QUESTIONS. Il est prévu dans l’article 33 du projet que la loi organique entrera en vigueur le premier jour du troisième mois suivant sa publication. A compter de ce jour, le Défenseur des


droits succèdera au Médiateur de la République. Quant aux autres autorités administratives indépendantes (Défenseur des enfants, CNDS, Halde), elles ne seront intégrées que deux mois après


le premier du cinquième mois suivant la publication. Il est pour le moins très étonnant de voir qu’une autorité créée pour un regroupement estimé nécessaire par le législateur organique ne


soit pas fusionnée dans son intégralité à la même date. Le contraire n’aurait pas de sens.
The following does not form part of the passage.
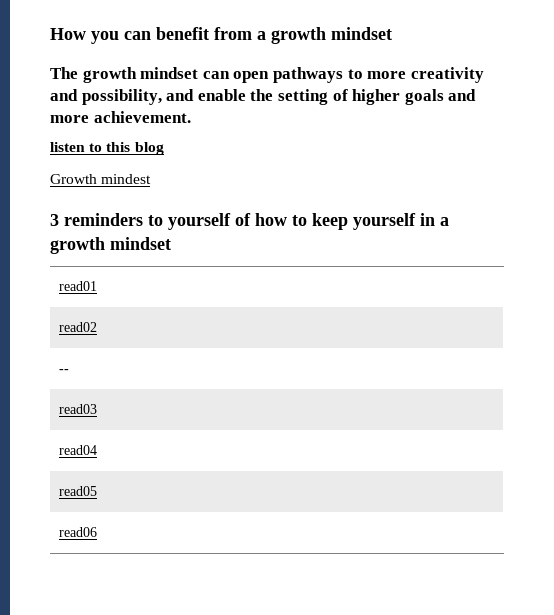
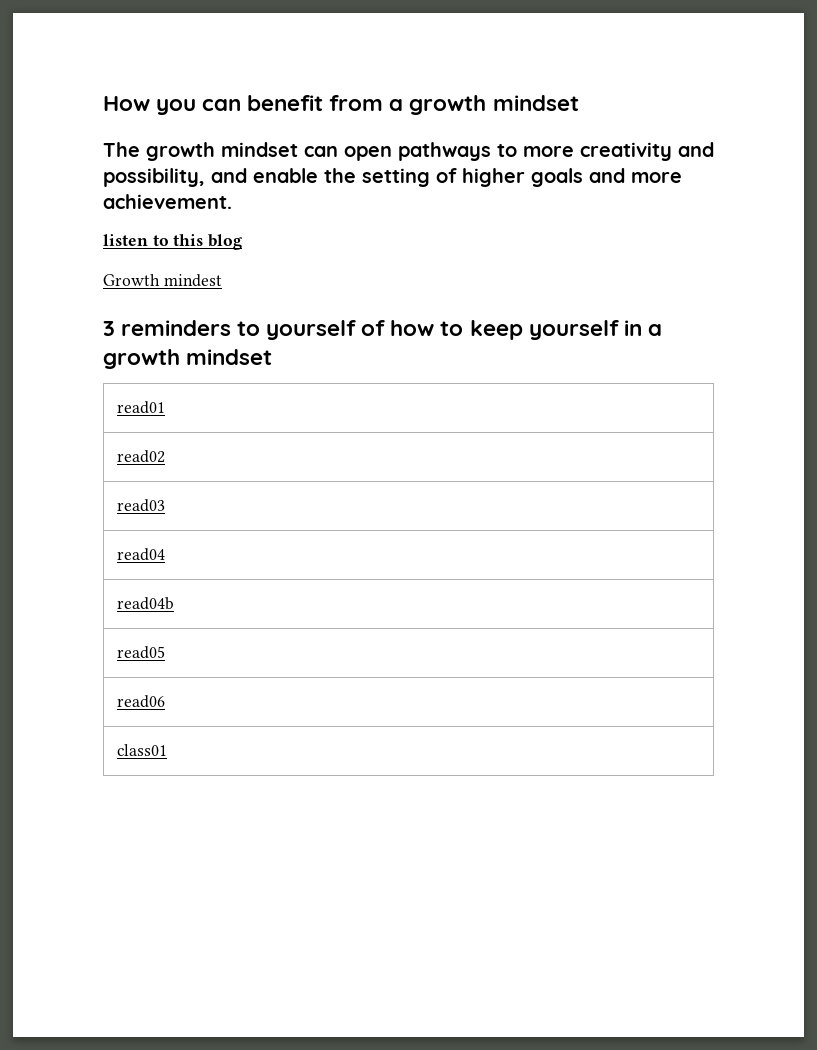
[59,369,70,373] // -- -> (165, 456) none
(98, 450) none -> [116,597,174,610] // read04b
(98, 532) none -> [116,744,167,756] // class01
La cohérence du système impose son regroupement intégral à la même date. Il importe que les


services de chaque organisme puissent se positionner dans un ensemble clair et cohérent. De telles dispositions transitoires risquent en effet de créer un déséquilibre entre les différentes


institutions intégrées. Il faut que chacune puisse participer à la mise en place de l’institution, sans qu’un avantage puisse être donné à l’une ou à l’autre en termes de mise en œuvre de


l’organisation des services. On peut réellement penser que c’est le premier arrivé qui aura la main sur cette organisation. CONCLUSION Le Défenseur des droits, tel qu’il se dessine dans le


projet de loi organique adopté le 4 juin dernier par le Sénat, apparaît comme une institution constitutionnelle « en trompe l’œil ». La procédure de désignation qui est prévue le rattache


directement au pouvoir exécutif, et laisse ainsi planer de grandes incertitudes sur la réalité de son indépendance. Le périmètre défini par le projet de loi organique ne reflète aucune


cohérence, aucune logique de rationalisation. Le dernier état du projet prévoit une fusion-absorption du Médiateur de la République, du Défenseur des enfants, de la CNDS et de la Halde, et


du Contrôleur général des lieux de privation des libertés. La plupart de ces autorités administratives indépendantes ont un dénominateur commun: elles ont toutes déplu au Prince… De nouveaux


débats s’annoncent au Parlement. Rien n’est encore joué. Des propositions d’amendement peuvent permettre de donner des garanties aux citoyens sur le fonctionnement démocratique de cette


institution, notamment en termes d’indépendance. Il existe un réel enjeu pour l’avenir et la défense des citoyens. Un Défenseur des droits indépendant, démocratique et performant est encore


possible, et le Parlement peut encore le mettre sur de bons rails.